Lady Lyttelton said: 'There is a transparency in her truth that is very

striking--not a shade of exaggeration in describing feelings or facts;

like very few other people I ever knew. Many may be as true, but I

think it goes often along with some reserve. She talks all out; just

as it is, no more and no less.' She talked all out; and she wrote

all out, too. Her letters, in the surprising jet of their expression,

remind one of a turned-on tap. What is within pours forth in an

immediate, spontaneous rush. Her utterly unliterary style has at least

the merit of being a vehicle exactly suited to her thoughts and

feelings; and even the platitude of her phraseology carries with it a

curiously personal flavour. Undoubtedly it was through her writings

that she touched the heart of the public. Not only in her 'Highland

Journals,' where the mild chronicle of her private proceedings was laid

bare without a trace either of affectation or of embarrassment, but

also in those remarkable messages to the nation which, from time to

time, she published in the newspapers, her people found her very close

to them indeed. They felt instinctively Victoria's irresistible

sincerity, and they responded. And in truth it was an endearing trait.
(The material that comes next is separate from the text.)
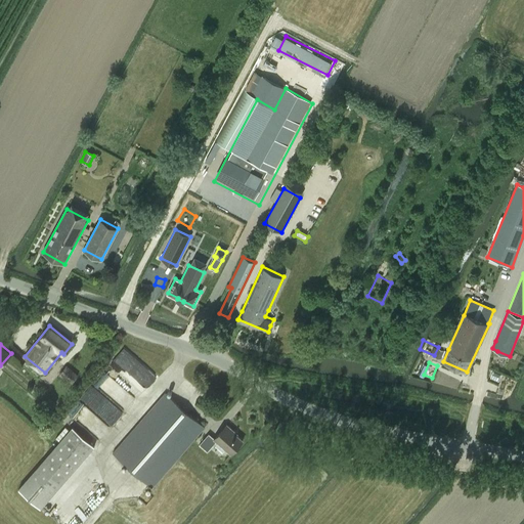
[(72,382),(78,376),(67,365),(60,373),(72,382)]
The personality and the position, too--the wonderful combination of

them--that, perhaps, was what was finally fascinating in the case. The

little old lady, with her white hair and her plain mourning clothes, in

her wheeled chair or her donkey-carriage--one saw her so; and

then--close behind--with their immediate suggestion of singularity, of

mystery, and of power--the Indian servants. That was the familiar

vision, and it was admirable; but, at chosen moments, it was right that

the widow of Windsor should step forth apparent Queen. The last and

the most glorious of such occasions was the Jubilee of 1897. Then, as

the splendid procession passed along, escorting Victoria through the

thronged re-echoing streets of London on her progress of thanksgiving

to St. Paul's Cathedral, the greatness of her realm and the adoration

of her subjects blazed out together. The tears welled to her eyes,

and, while the multitude roared round her, 'How kind they are to me!

How kind they are!' she repeated over and over again. That night

her message flew over the Empire: 'From my heart I thank my beloved

people. May God bless them!' The long journey was nearly done. But

the traveller, who had come so far, and through such strange

experiences, moved on with the old unfaltering step. The girl, the

wife, the aged woman, were the same: vitality, conscientiousness,

pride, and simplicity were hers to the latest hour.